Moi, c’est le rock, le punk et le stoner qui me font vibrer depuis que j'ai chopé ma première gratte à 13 ans. Si tu as déjà passé des heures à chercher le riff parfait dans un local qui sent la bière et la sueur, tu sais exactement de quoi je parle. La musique, je la vis de l'intérieur, sur scène et avec de la disto.
Mais pour qu'une gratte ou une basse donne tout ce qu'elle a dans le ventre, la passion ne suffit pas. Il faut de la rigueur, de la précision et une sacrée dose de savoir-faire.
Mon parcours n’est pas une ligne droite, et c'est tant mieux. Avant de me caler définitivement derrière l'établi, j’ai passé près de vingt ans à bosser comme photographe pro.

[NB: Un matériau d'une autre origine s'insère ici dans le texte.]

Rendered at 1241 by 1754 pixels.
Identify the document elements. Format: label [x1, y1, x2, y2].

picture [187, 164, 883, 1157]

C'est de là que me vient mon obsession pour le détail, les lignes et les belles gueules.
Pourtant, le besoin de revenir au brut, de faire voler le copeau et de façonner la matière a fini par l'emporter. Issu d’une formation en menuiserie et ébénisterie, j'ai le travail du bois dans le sang. Pour lier tout ça et fermer la boucle, je suis parti me former chez un maître luthier pour capter les gestes sacrés, les secrets de réglage et le niveau d’exigence indispensable pour bichonner tes instruments.
L'œil et le geste : Entre mon passé dans l'image et mes années à bosser le bois, je combine une esthétique qui claque avec une fabrication solide, sans concession.
Le vécu de la scène : Je sais ce que c'est qu'un manche qui colle, un buzz relou, un potard qui craque, une électronique qui foire en plein set ou une action trop haute qui te flingue les doigts. Ton instrument, je le prépare pour la guerre.
Zéro blabla, zéro jargon : Ici, on parle cash, de musicien à musicien. Pas de chichis, on cherche ensemble le son et le confort que tu veux.
"Façonner un manche, souder un micro ou régler une action, c’est comme envoyer un bon accord saturé : faut que ce soit fait avec l'intention, de l'authenticité, et que ça vienne des tripes."